Promising and entertaining, but far from a home run at the onset. There’s a fairly sizable regular cast for a series of this type, but the whole thing is resting unequivocally on Wilson’s slumped shoulders as Backstrom: A brilliant but almost reflexively obnoxious crime solver (he’s back on “real” cases after a five-year punishment in traffic detail for getting caught by press singing “Ten Little Indians” in reference to a serial-killer of Native Americans he’d collared) who in the pilot shoves and shuffles his way into the homicide of a Senator’s son that involves players and suspects exactly diverse enough to provide an episode’s worth of “uncomfortable” un-PC observations.
Of course, Backstrom isn’t “really” a bigot (or a xenophobe, or a misogynist, or a homophobe, or a…) the idea is that he has a gift for sussing out people’s “triggers” and using them to psyche said people out: “I’m you,” he says, before describing a cutting caricature of personality traits his subject didn’t realize they’d revealed and demanding to know what such a ridiculous creature has to say for itself. To be sure, in reality grown men who revel in their “pushback” against so-called “political correctness” are utterly insufferable – but this is television, where the “lovable jerkass” not only exists but can be the hero, up to a point. And so long as you can ignore just how much you’d hate to know Backstrom as a real person he’s a hoot to watch as a TV character.
Exactly how far that “hoot” can carry the rest of a series, though, remains to be seen. The supporting cast is interesting, particularly Dennis Haysbert as Backstrom’s immediate superior; a devout Christian who is – refreshingly! – not a secret-sleazeball or an overbearing Bible-thumper. He’s as thinly sketched as everyone else (at least so far) but it’s nice to see the show committing so early to having a character whose very presence undercuts Backstrom’s bleak worldview.
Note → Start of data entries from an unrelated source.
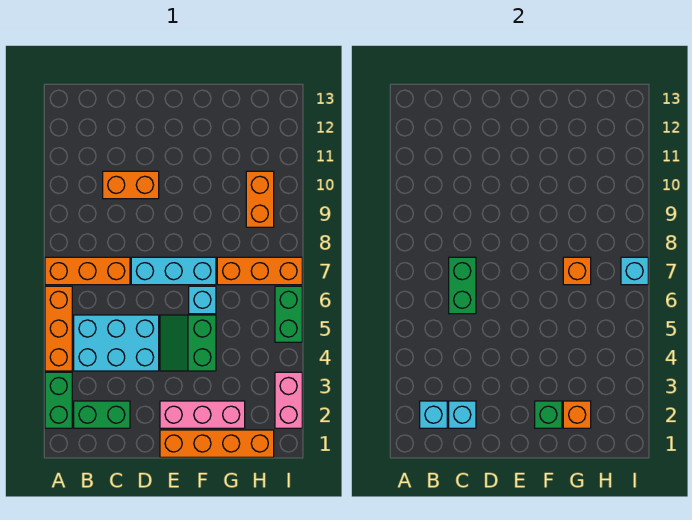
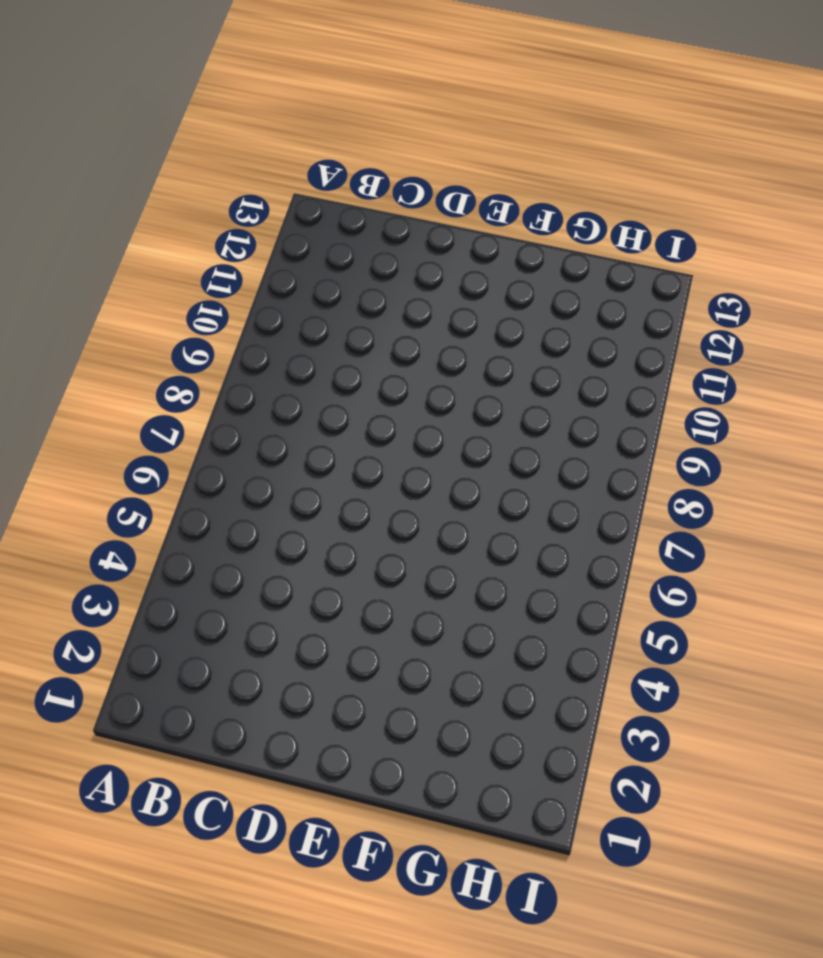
none -> green 1x2 brick [45,372,72,428]
none -> orange 1x3 brick [45,286,72,371]
none -> orange 1x3 brick [45,257,130,285]

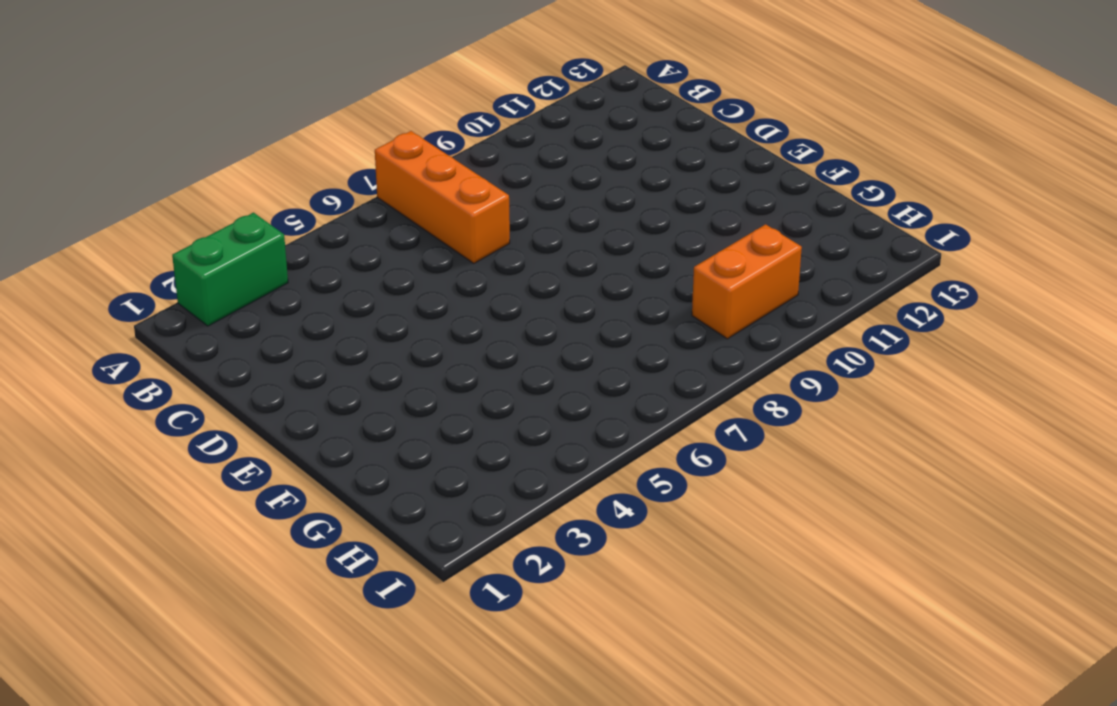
none -> orange 1x3 brick [45,286,72,371]
none -> green 1x2 brick [74,401,130,428]
none -> cyan 2x3 brick [74,315,159,371]

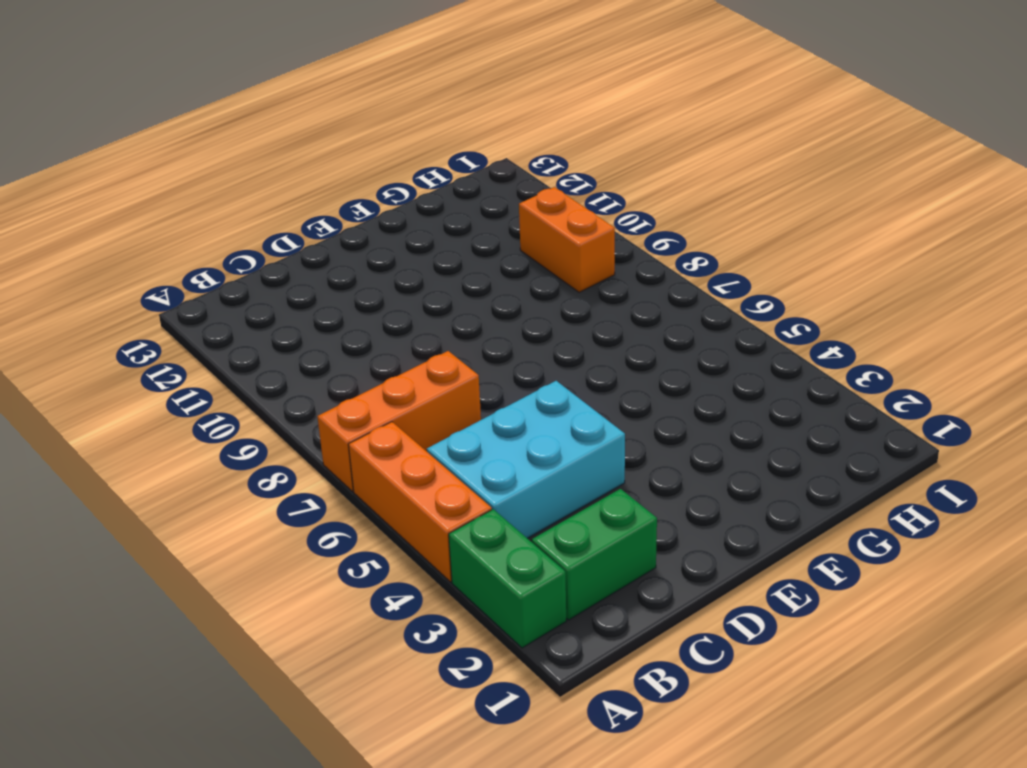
none -> orange 1x2 brick [103,171,159,199]
none -> cyan 1x3 brick [131,257,216,285]
none -> orange 1x4 brick [160,430,274,457]

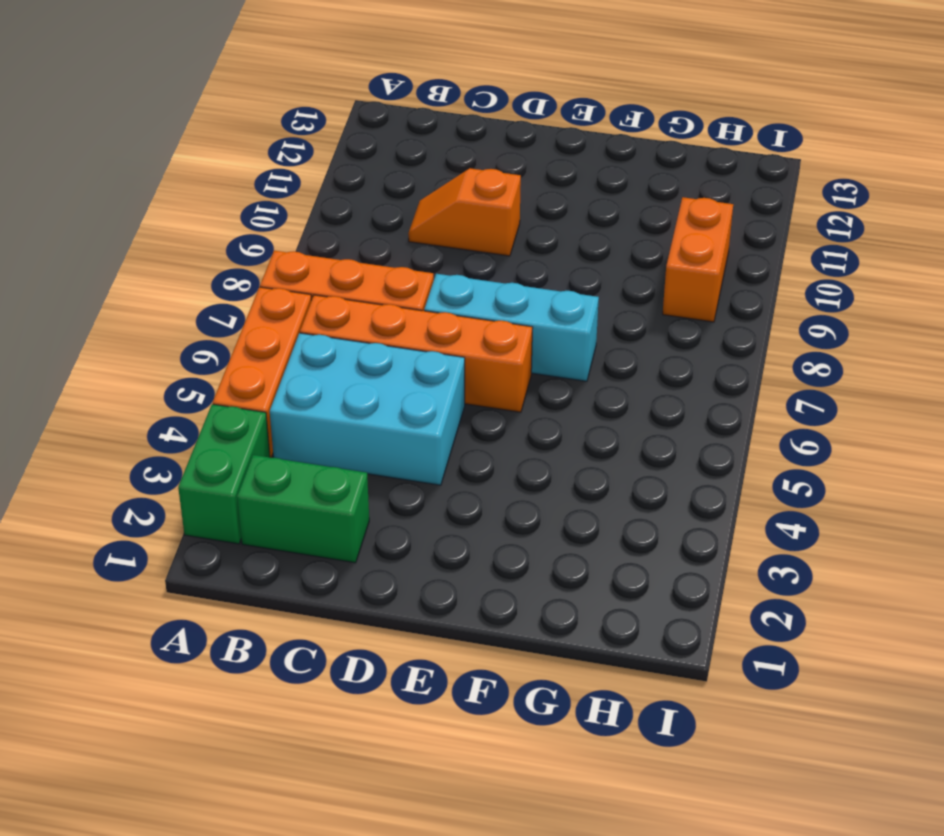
orange 1x4 brick [300,295,533,412] -> orange 1x4 brick moved to [160,430,274,457]
orange 1x2 slope [408,168,521,256] -> orange 1x2 brick [103,171,159,199]
none -> pink 1x3 brick [160,401,245,428]
none -> green 2x2 slope [160,315,216,371]
none -> cyan 1x1 brick [189,286,216,314]

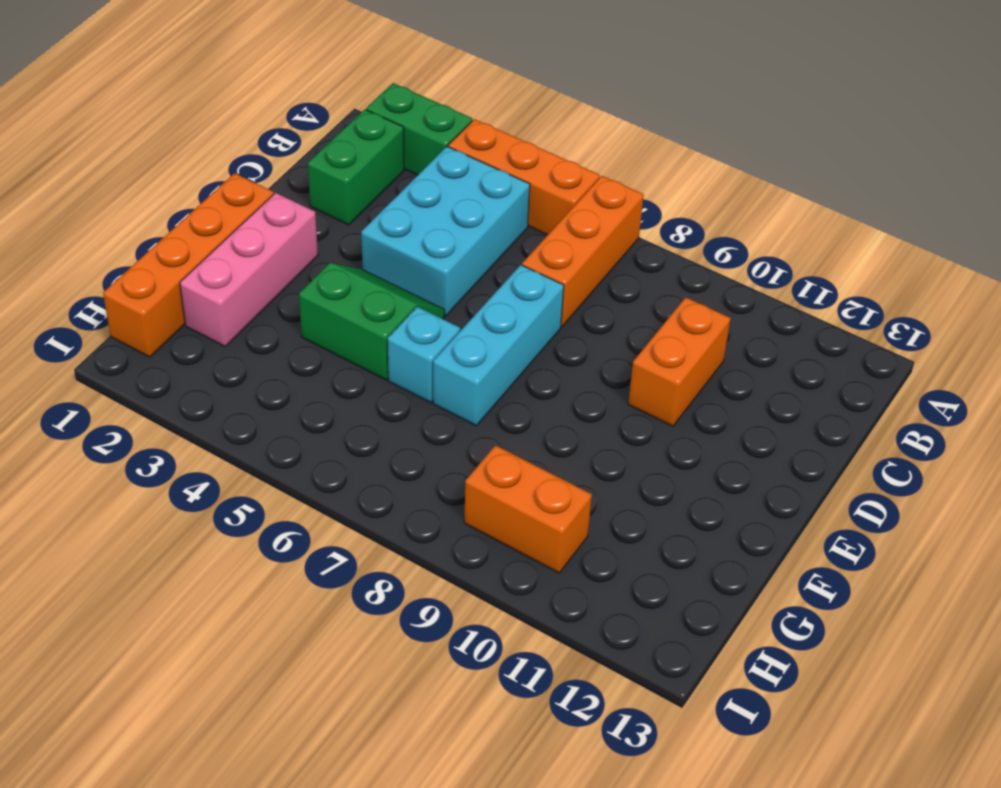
none -> orange 1x3 brick [217,257,302,285]
none -> pink 1x2 brick [275,372,302,428]
none -> green 1x2 brick [275,286,302,342]

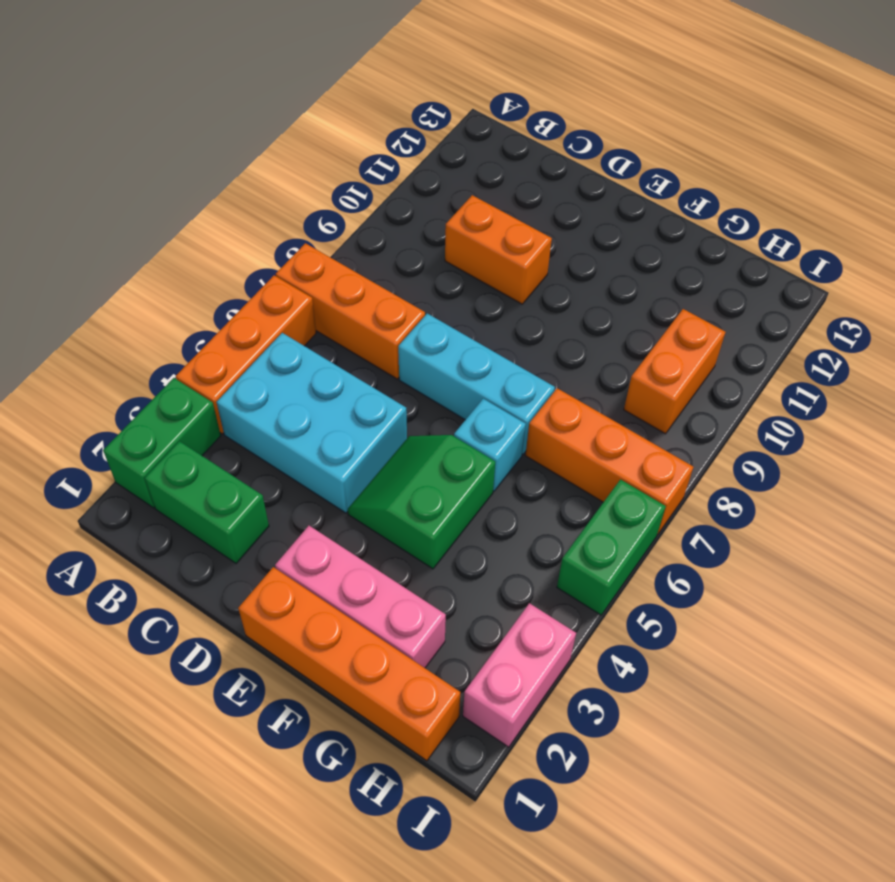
none -> cyan 1x1 brick [420,401,447,428]
none -> cyan 1x1 brick [449,401,476,428]
none -> green 1x2 brick [449,257,476,314]

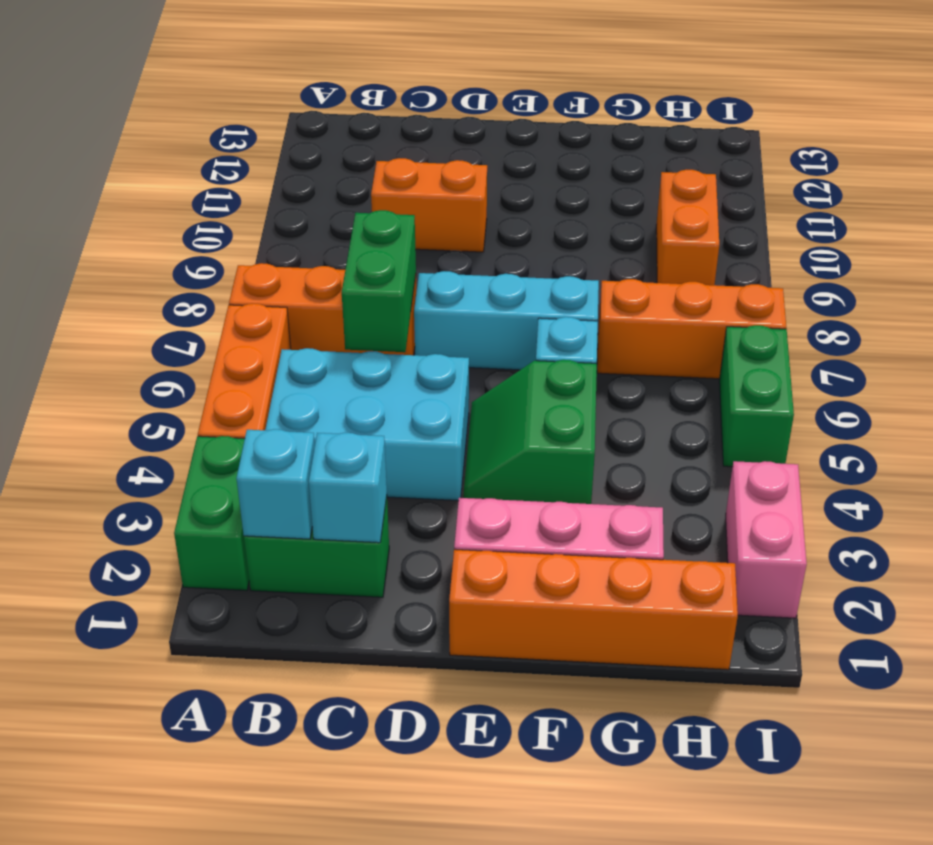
none -> green 1x1 brick [535,401,562,428]
none -> orange 1x1 brick [563,401,591,428]
none -> orange 1x1 brick [563,257,591,285]

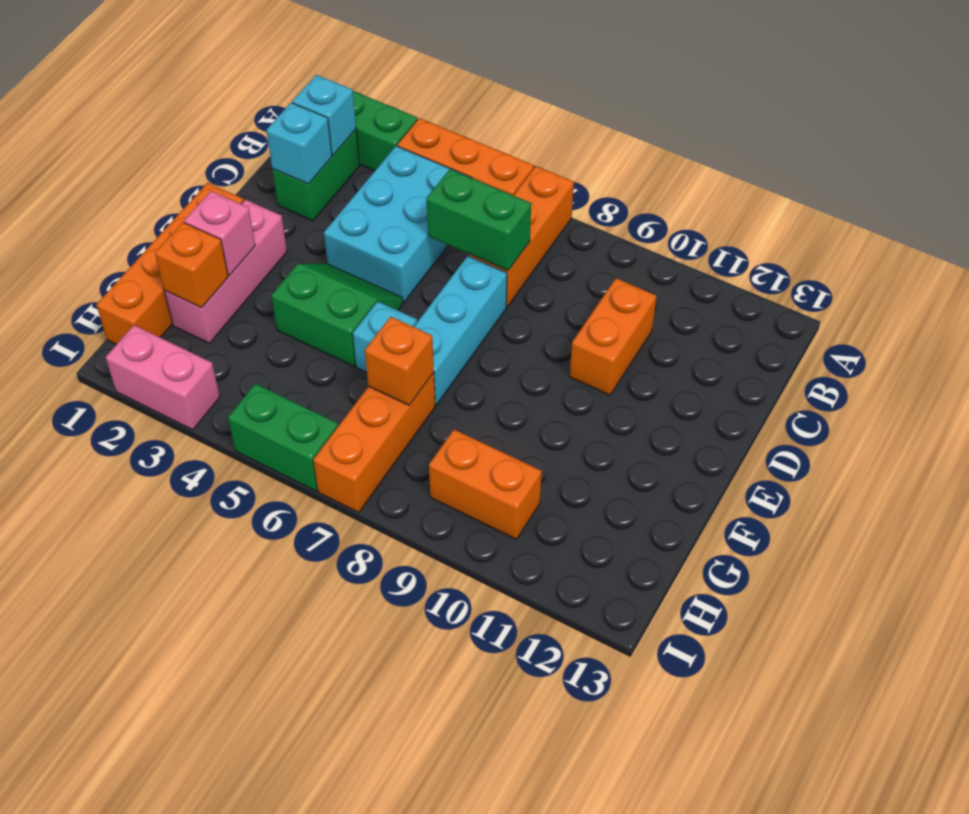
pink 1x1 brick [184,191,255,275] -> green 1x1 brick [535,401,562,428]
none -> cyan 1x1 brick [621,257,648,285]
Neidermeyer the Buddhist CSI tech is another story: He lays his centered-sunniness on so thick it’s jarring when we’re informed that he’s for real and not just trying to annoy Backstrom.
I’ll say one thing for Backstrom himself, though: Even if we know he’s inevitably going to justify each new social transgression by being right about everything ever, it’s close to admirable that that’s all the show is willing to let him have. Whereas Dr. House got to ALSO be a world-class musician, well-read scholar, sportsman (before the leg, at least) and ladies’ man with refined taste in addition to his medical genius, Backstrom really does have nothing but crimefighting to his credit: He lives in squalor, looks like a slob and seems to undertake every biologically-mandated activity from eating to breathing in the most off-putting way possible. His aesthetic existence is practically a thumb in the eye to the “unconventionally-sexy nerd” type popularized in series like this, and I kind of love it.
I’m probably going to keep watching Backstrom, mainly because it’s the sort of show I watch anyway. But it’s going to have to be more than just a good version of a well-worn idea to really stand out. A little more luridness to the cases themselves might help – crimes that unsettle the “normal” peers and give Backstrom pause at the idea that he might actually be right about the world. But for now it’s another show where a character goes in search of decent material.
Bottom Line: Promising and entertaining, but far from a home run at the onset.
Recommendation: Procedural fans and Rainn Wilson boosters should be more than satisfied.